Important questions include:

Which topics should become durable memory?
Which memories are user-scoped, project-wide, or conversation-scoped?
How should changed preferences or stale facts be handled?
When should the agent search memory?
How much retrieved memory should enter the prompt?
What retention and deletion policies apply?

Benefits

Agents can keep useful context across sessions.
Applications avoid stuffing every past message into the prompt.
Memory can be scoped to users, projects, and custom properties.
Asynchronous processing keeps write latency low.
Deduplication and reconciliation reduce repeated or contradictory memories.
Vector, keyword, and hybrid retrieval support different recall patterns.

Trade-Offs

Any memory layer adds design responsibility.

Teams still need to decide what should be remembered, how memory should be retrieved, how sensitive information should be handled, and how stale or incorrect memories should be corrected.
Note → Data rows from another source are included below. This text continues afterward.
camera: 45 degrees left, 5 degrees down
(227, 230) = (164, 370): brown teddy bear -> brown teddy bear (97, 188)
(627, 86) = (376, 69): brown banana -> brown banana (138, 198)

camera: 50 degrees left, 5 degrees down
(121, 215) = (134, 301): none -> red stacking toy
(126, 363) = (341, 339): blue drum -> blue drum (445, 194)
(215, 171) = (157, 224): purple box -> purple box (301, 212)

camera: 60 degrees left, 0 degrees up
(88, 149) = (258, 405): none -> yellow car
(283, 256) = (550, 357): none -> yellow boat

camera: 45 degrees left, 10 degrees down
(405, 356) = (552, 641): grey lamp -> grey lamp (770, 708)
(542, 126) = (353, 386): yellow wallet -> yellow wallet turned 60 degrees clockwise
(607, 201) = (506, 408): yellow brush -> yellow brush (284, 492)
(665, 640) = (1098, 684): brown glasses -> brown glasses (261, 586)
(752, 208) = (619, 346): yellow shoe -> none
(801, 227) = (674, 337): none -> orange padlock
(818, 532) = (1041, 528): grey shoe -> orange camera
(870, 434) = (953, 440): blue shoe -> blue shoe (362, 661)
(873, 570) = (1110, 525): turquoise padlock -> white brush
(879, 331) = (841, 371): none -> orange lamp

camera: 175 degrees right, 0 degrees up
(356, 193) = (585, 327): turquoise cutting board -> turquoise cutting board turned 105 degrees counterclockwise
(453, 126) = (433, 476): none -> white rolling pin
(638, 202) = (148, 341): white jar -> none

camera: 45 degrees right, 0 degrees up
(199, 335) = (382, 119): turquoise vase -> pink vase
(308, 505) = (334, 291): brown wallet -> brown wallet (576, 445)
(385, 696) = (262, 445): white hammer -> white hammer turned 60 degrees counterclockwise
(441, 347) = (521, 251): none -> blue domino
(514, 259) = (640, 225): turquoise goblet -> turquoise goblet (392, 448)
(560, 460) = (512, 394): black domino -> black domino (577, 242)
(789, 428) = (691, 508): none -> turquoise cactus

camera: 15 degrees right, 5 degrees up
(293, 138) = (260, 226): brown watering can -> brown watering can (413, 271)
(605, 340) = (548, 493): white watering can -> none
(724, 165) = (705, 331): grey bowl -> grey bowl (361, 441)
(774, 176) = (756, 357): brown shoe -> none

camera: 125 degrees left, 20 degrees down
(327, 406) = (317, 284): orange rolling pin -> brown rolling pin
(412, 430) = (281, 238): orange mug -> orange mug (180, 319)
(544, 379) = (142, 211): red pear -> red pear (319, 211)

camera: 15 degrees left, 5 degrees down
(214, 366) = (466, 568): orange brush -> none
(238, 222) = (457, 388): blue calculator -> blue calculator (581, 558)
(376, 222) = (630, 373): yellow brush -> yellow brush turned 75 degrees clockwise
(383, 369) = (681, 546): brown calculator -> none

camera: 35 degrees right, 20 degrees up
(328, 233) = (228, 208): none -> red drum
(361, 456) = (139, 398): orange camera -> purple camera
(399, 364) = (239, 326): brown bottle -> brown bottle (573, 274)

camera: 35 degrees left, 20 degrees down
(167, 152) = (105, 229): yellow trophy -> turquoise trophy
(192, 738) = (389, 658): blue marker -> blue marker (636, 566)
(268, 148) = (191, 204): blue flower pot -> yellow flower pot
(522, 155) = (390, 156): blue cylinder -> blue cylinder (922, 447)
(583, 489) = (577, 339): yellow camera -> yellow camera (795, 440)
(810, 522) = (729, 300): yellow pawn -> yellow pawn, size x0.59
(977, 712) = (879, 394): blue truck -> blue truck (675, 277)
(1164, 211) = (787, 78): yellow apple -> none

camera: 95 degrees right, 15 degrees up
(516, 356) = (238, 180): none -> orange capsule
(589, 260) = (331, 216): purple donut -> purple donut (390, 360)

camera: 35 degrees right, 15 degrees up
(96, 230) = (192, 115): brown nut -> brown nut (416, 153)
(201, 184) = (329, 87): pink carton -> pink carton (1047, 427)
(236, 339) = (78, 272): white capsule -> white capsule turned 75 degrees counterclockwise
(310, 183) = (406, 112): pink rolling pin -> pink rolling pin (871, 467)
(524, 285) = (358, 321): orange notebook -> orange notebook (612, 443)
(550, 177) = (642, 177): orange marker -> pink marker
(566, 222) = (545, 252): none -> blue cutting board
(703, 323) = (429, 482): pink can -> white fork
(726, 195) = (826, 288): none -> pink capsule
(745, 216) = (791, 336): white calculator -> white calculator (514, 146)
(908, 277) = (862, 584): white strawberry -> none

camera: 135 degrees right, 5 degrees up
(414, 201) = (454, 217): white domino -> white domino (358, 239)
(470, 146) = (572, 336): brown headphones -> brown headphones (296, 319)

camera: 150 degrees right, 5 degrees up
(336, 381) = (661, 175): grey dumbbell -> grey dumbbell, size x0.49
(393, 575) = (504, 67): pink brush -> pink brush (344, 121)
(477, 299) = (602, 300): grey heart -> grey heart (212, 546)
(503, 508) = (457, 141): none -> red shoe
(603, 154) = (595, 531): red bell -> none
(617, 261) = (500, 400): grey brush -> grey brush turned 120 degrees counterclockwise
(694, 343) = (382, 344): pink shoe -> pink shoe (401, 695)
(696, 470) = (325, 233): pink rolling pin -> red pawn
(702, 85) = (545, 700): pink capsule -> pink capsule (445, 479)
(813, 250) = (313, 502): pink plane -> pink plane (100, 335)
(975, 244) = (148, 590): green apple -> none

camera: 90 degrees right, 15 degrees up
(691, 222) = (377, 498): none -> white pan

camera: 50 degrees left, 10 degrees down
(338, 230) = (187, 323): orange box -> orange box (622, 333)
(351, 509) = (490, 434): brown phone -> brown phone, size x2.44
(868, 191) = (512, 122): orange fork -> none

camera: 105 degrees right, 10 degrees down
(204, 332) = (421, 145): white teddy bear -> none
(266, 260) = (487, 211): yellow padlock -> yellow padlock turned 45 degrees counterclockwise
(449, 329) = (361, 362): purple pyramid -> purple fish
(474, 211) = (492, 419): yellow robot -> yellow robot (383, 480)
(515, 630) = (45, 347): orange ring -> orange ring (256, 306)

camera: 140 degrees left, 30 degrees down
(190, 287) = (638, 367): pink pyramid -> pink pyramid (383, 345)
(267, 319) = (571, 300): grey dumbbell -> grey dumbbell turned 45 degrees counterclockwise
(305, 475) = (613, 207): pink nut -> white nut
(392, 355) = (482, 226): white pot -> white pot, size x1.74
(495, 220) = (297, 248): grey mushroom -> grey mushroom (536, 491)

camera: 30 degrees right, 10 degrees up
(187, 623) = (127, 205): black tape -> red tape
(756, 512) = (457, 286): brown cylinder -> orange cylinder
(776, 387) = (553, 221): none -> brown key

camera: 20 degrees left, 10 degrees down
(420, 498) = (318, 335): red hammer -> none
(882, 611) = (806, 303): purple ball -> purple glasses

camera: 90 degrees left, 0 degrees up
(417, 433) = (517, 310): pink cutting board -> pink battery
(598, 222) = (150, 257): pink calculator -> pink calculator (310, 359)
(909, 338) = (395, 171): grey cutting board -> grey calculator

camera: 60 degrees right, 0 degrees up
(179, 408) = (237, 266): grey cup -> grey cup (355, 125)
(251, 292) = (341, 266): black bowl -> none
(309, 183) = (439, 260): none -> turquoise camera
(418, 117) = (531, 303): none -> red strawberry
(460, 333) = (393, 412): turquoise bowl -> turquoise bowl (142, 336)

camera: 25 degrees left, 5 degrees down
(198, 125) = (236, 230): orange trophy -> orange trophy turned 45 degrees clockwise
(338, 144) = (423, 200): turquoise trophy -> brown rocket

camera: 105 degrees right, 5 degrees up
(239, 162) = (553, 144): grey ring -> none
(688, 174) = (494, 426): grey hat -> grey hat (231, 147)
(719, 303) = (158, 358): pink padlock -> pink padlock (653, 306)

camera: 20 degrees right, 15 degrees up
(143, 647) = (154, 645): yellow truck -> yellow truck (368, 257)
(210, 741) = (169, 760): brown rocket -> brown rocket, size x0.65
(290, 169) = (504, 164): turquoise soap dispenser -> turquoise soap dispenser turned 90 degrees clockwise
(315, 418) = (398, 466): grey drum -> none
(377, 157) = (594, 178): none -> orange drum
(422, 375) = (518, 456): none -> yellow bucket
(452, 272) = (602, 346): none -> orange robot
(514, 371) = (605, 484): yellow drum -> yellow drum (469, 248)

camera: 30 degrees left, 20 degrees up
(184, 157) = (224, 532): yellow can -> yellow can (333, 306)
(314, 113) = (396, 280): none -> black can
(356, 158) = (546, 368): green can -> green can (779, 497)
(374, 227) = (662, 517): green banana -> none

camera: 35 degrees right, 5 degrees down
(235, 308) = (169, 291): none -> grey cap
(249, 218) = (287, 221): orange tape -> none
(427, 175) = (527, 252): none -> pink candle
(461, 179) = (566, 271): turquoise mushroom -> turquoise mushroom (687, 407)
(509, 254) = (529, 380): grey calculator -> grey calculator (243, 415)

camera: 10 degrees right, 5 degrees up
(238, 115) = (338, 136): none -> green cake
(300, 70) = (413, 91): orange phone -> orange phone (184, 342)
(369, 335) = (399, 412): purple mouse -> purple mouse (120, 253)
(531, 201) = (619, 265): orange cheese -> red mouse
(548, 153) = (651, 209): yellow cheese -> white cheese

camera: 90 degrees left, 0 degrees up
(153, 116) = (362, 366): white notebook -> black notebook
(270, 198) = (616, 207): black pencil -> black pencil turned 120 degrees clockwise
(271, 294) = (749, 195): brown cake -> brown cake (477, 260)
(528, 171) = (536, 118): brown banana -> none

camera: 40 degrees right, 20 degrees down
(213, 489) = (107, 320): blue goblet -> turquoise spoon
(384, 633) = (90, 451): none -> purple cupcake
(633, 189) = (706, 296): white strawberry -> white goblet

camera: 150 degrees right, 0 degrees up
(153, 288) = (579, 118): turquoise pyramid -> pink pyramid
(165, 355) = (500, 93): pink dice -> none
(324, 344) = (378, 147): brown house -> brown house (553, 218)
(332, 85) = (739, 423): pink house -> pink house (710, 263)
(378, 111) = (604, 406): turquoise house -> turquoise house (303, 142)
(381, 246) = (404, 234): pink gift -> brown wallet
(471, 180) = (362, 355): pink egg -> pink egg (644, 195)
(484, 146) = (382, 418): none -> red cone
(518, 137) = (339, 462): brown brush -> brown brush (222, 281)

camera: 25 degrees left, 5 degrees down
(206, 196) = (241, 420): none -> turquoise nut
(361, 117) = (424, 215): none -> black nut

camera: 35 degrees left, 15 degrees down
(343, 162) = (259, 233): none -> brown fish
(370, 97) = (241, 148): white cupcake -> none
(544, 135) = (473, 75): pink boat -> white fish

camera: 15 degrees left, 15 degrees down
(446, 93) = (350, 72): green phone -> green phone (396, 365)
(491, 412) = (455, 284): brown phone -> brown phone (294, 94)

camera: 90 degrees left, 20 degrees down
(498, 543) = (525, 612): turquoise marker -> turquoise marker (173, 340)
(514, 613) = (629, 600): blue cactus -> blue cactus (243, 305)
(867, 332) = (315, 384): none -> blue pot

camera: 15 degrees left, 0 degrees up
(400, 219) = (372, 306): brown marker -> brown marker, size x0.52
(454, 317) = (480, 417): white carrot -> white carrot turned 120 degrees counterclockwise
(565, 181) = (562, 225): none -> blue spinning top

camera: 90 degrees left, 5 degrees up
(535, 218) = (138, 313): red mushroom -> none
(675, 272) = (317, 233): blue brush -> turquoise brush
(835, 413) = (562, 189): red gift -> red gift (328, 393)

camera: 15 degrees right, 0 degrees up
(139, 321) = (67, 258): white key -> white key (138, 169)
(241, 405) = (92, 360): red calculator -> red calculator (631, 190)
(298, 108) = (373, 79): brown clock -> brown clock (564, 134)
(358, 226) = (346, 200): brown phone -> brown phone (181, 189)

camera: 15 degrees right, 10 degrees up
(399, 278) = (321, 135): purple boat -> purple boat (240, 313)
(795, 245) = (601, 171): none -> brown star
Engram provides memory infrastructure, but the application still needs a clear memory policy.

Summary

Weaviate Engram is a memory server for LLM agents and AI-native applications.

It accepts raw text, conversations, or pre-extracted facts; processes them asynchronously through memory pipelines; organizes memories by topics and groups; scopes them by project, user, and properties; and retrieves them with vector, BM25, or hybrid search.

For agentic applications, Engram is useful when memory needs to be persistent, searchable, scoped, and actively maintained instead of stored as an unmanaged pile of conversation history.